Alioum Boukar

Personal information
- Date of birth: 3 January 1972 (age 54)
- Place of birth: Yaoundé, Cameroon
- Height: 1.83 m (6 ft 0 in)
- Position: Goalkeeper

Senior career*
- Years: Team / Apps / (Gls)
- 1992–1995: Canon Yaoundé
- 1995–2002: Samsunspor / 163 / (0)
- 2002–2003: İstanbulspor / 14 / (0)
- 2003–2004: Konyaspor / 24 / (0)
- 2005: Samsunspor / 10 / (0)
- 2006–2007: Altay / 20 / (0)
- 2008–2010: İstanbulspor / 63 / (0)
- Total:  / 294 / (0)

International career
- 1992–2004: Cameroon / 52 / (0)

Medal record
Men's football
Representing Cameroon
Africa Cup of Nations
| Winner | 2000 Ghana-Nigeria |  |
| Winner | 2002 Mali |  |

= Alioum Boukar =

Cameroonian footballer (born 1972)

Alioum Boukar (born 3 January 1972) is a Cameroonian former professional footballer who played as a goalkeeper for several Turkish clubs, including Samsunspor and İstanbulspor.
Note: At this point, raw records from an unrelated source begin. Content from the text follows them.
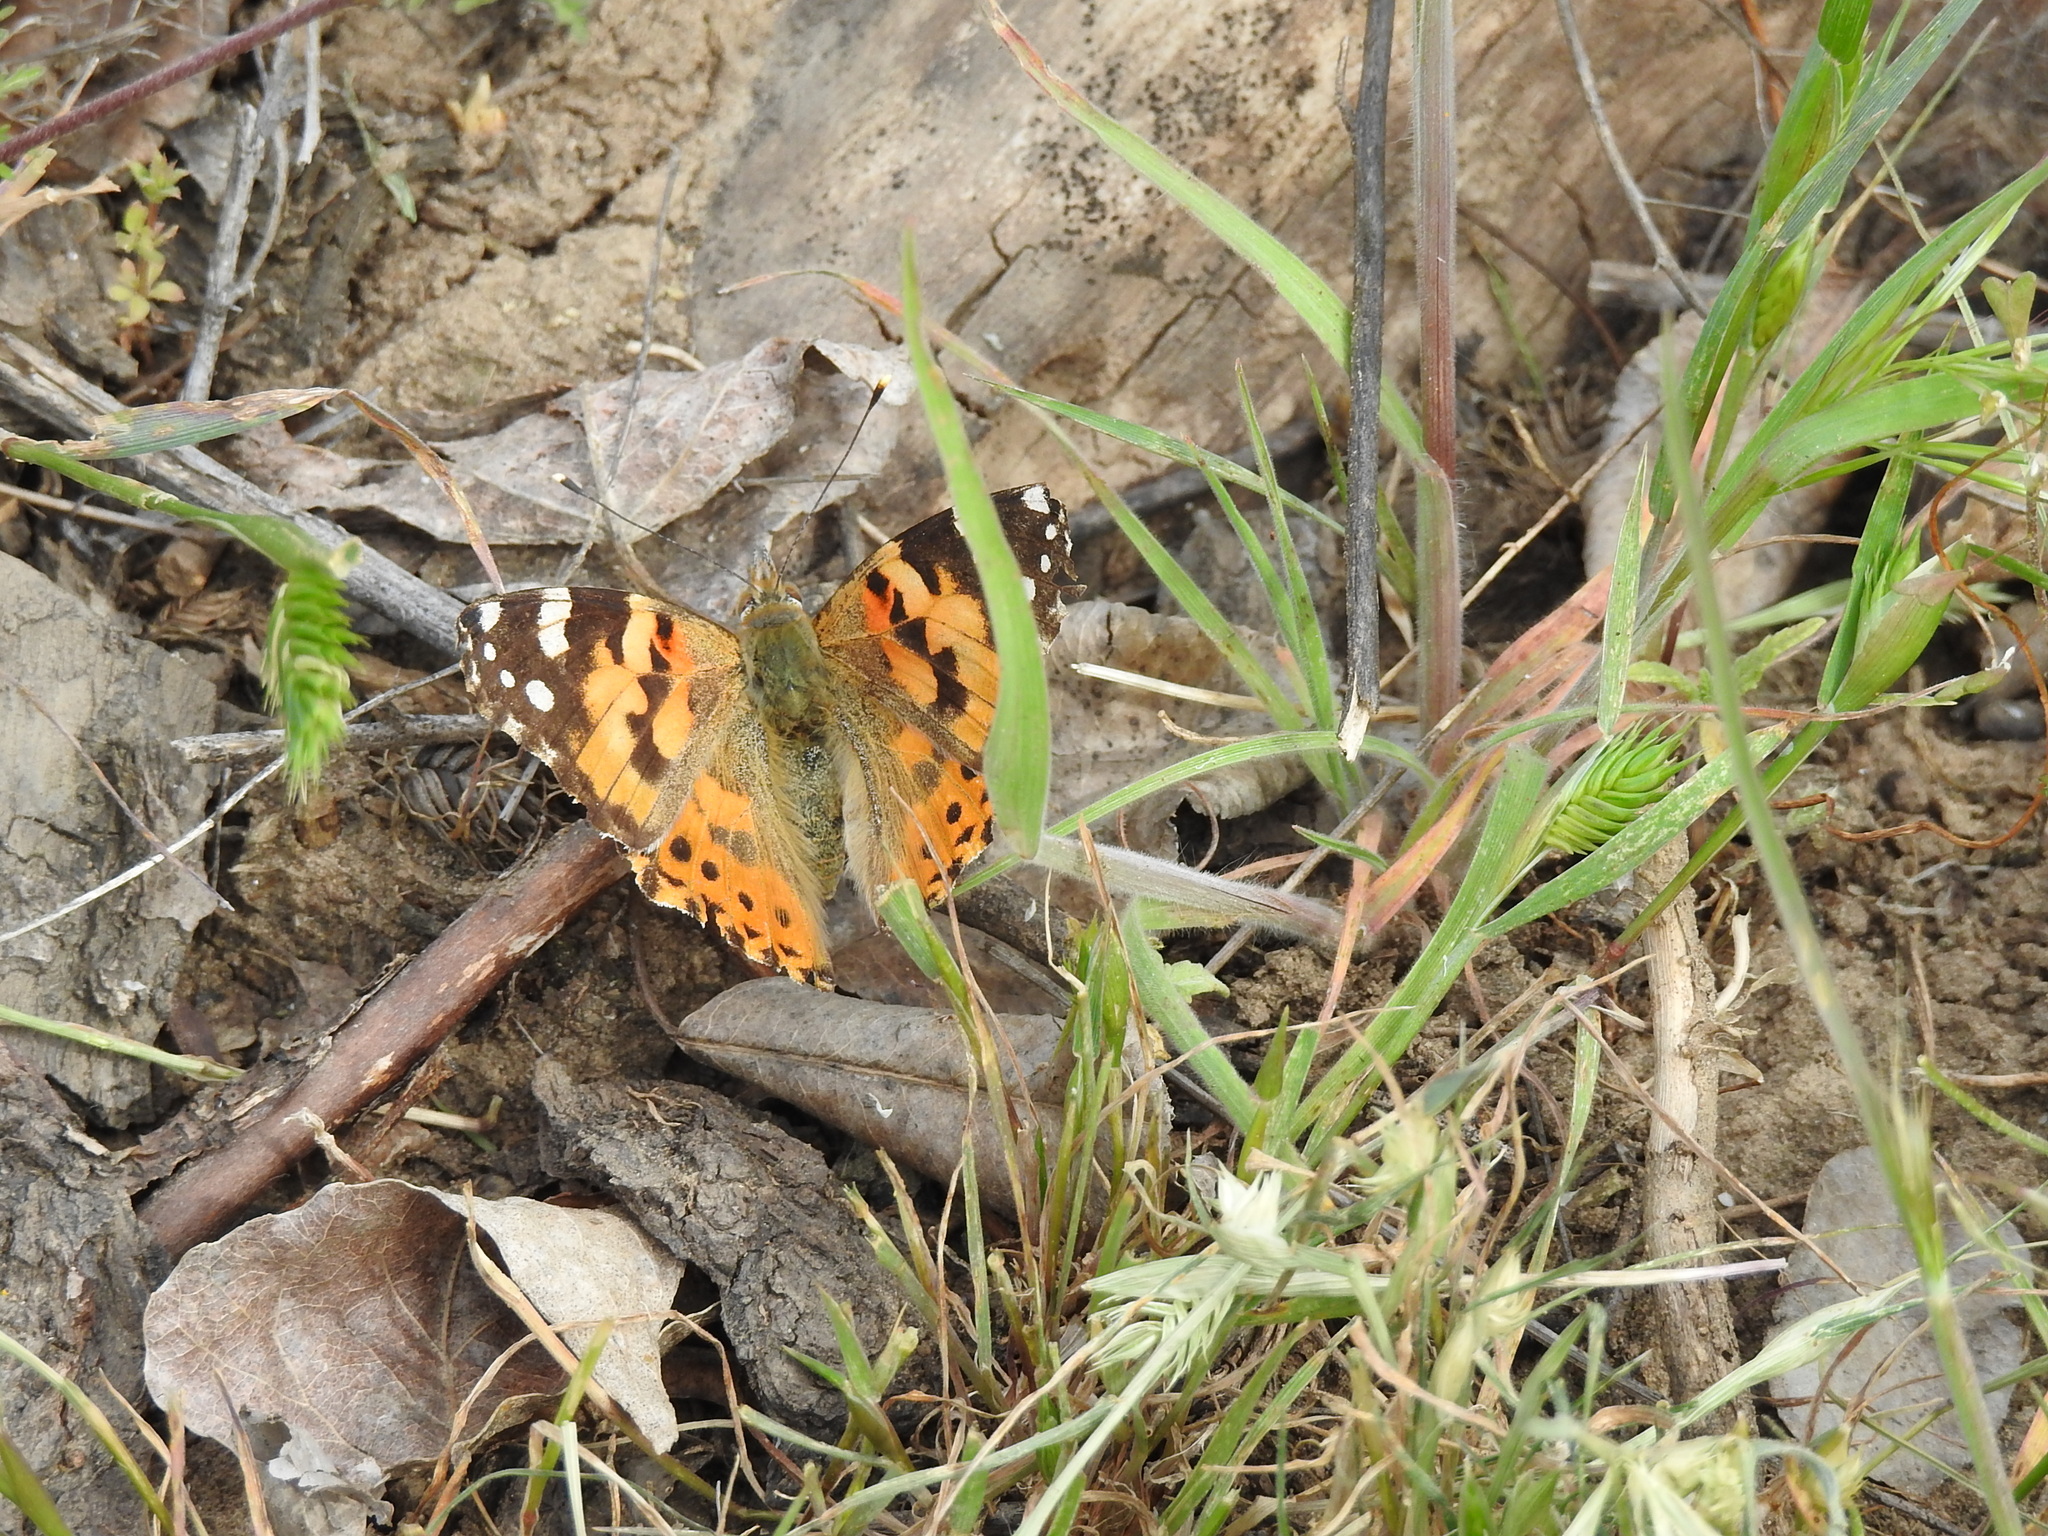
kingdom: Animalia
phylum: Arthropoda
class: Insecta
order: Lepidoptera
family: Nymphalidae
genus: Vanessa
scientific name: Vanessa cardui
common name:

He played for Cameroon national team and was a participant at the 1998 FIFA World Cup and the 2002 FIFA World Cup. He was also part of the victorious 2000 and 2002 African Cup of Nations squads.

He acquired Turkish citizenship and changed his name to Ali Uyanık.